Olena Kamenetska-Ostapchuk (Lviv, Ukraine, 1964) - To sit on a bench in the park
Elogio della caducità
di Franco Filippazzi
Il giardino della piazza è popolato, ci sono mamme con bambini che corrono, pensionati che leggono le notizie sul tablet e c’è anche un clochard addormentato su un prato.
Arrivano due signori che si siedono sull’unica panchina libera. Non si conoscono, si salutano.
Uno è un signore anziano, coi capelli grigi, l’altro invece è un giovane di comune aspetto.
Un bambino passa davanti alla panchina, li guarda e fa loro un sorriso.
“Assomiglia a uno dei miei nipoti”, dice l’anziano. Poi, dopo una pausa, continua:
“Io ho ormai tanti anni e sempre più spesso mi trovo a pensare al dopo. Non sono pensieri allegri. C’è però un fatto che mi consola è cioè l’eredità di affetti, il ricordo di chi mi ha voluto bene, la mia famiglia, gli amici. Sono cose immateriali, impalpabili che però danno un senso al dopo, a quando non ci sarò più.”
Il giovane seduto sulla panchina ha ascoltato con espressione meditabonda, un po’ sfuggente. Comunque interviene a commento di quanto ha detto il signore seduto accanto.
“Caro signore, i suoi sono pensieri che l’uomo fa da tanto tempo, da quando ha avuto il cosiddetto bene dell’intelletto. Ma c’è anche un altro modo per affrontare il problema dell’esistenza.”
Il signore anziano guarda un po’ perplesso il suo interlocutore. Poi chiede: “Come sarebbe a dire?”
Il giovane rimane un attimo soprapensiero, poi risponde.
“Restare vivi nel ricordo degli esseri umani con cui abbiamo condiviso l’avventura di vivere è una soluzione affascinante, che possiamo definire spiritualistica.

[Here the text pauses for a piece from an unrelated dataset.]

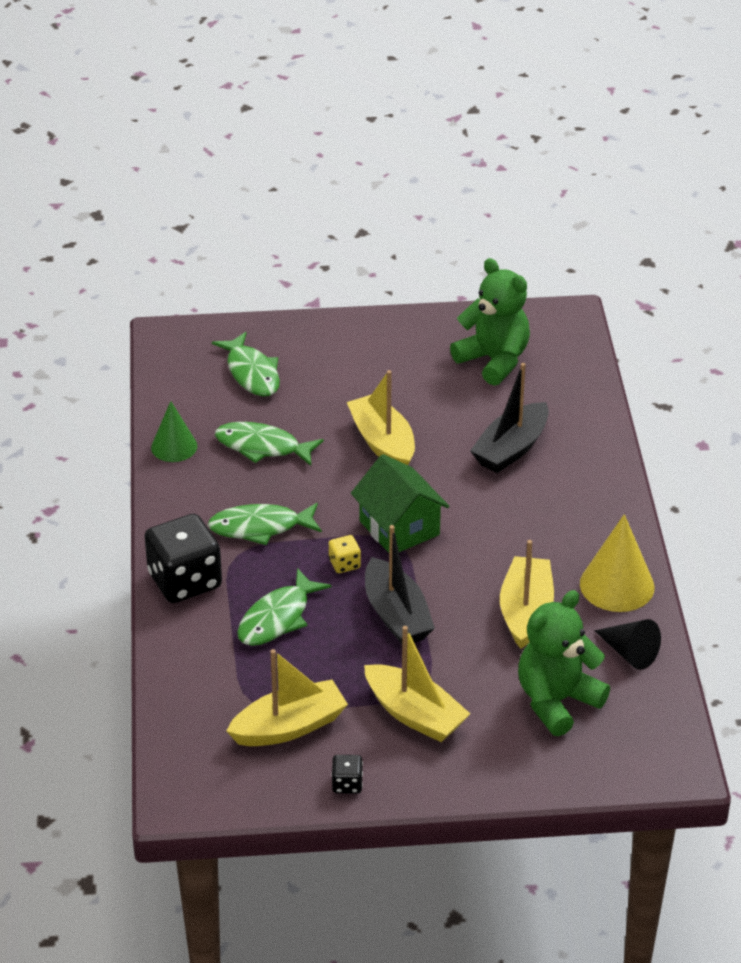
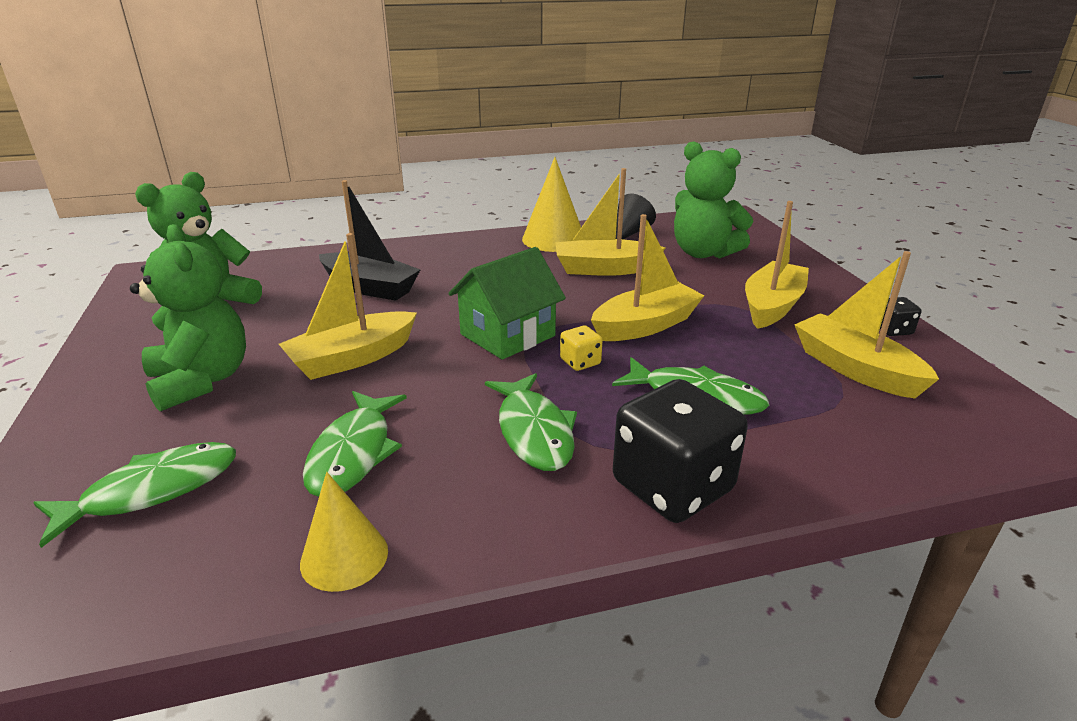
camera: 100 degrees left, 10 degrees down
(174, 446) = (344, 557): green cone -> yellow cone
(369, 373) = (201, 381): none -> green teddy bear
(396, 615) = (645, 325): black boat -> yellow boat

L’alternativa cui io mi riferivo è invece, per così dire, materialistica. La scienza e la tecnologia possono dare facoltà umane alle macchine, fino a farle diventare indistinguibili dall’uomo. Ma con una differenza fondamentale: le macchine possono funzionare all’infinito, sostituendo via via i pezzi usurati. In sostanza, sono entità che, in linea teorica, possono non avere un fine vita.”
L’anziano scuote il capo: “Caro giovanotto, noi due abbiamo concezioni diverse di ciò che significa il mondo e la vita. Ci sarebbe molto da dire sull’argomento. Tutto sommato, io sono favorevole alla caducità della vita terrena. Che barba una vita eterna, cose da robot!”
Il giovanotto sorride, guarda l’orologio, si alza e si dirige verso un edificio vicino. Sulla facciata lampeggia la parola “Hotel”, nell’atrio di ingresso c’è una targa con scritto “Riservato ai robot”.